Collected data
________________________
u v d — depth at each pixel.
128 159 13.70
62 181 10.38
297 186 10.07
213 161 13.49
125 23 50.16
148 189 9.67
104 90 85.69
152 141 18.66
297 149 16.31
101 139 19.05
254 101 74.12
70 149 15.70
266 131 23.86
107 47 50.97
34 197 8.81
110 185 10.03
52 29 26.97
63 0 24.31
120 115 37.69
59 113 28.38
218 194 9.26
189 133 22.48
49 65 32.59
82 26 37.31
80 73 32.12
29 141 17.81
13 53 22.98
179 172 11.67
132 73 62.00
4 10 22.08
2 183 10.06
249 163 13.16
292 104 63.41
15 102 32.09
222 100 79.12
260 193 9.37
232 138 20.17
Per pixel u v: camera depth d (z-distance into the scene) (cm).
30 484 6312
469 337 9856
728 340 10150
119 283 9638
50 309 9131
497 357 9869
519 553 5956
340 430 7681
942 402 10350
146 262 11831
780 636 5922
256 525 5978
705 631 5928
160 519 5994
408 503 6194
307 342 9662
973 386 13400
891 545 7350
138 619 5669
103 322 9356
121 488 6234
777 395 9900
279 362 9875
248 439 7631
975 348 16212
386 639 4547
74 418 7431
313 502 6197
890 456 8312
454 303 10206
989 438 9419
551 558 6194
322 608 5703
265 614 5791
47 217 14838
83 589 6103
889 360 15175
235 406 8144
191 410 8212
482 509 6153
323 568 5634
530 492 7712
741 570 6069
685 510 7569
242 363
________________________
Lines from the first one above through the line containing "222 100 79.12" are to be retyped exactly, both included, and nothing more.

u v d — depth at each pixel.
128 159 13.70
62 181 10.38
297 186 10.07
213 161 13.49
125 23 50.16
148 189 9.67
104 90 85.69
152 141 18.66
297 149 16.31
101 139 19.05
254 101 74.12
70 149 15.70
266 131 23.86
107 47 50.97
34 197 8.81
110 185 10.03
52 29 26.97
63 0 24.31
120 115 37.69
59 113 28.38
218 194 9.26
189 133 22.48
49 65 32.59
82 26 37.31
80 73 32.12
29 141 17.81
13 53 22.98
179 172 11.67
132 73 62.00
4 10 22.08
2 183 10.06
249 163 13.16
292 104 63.41
15 102 32.09
222 100 79.12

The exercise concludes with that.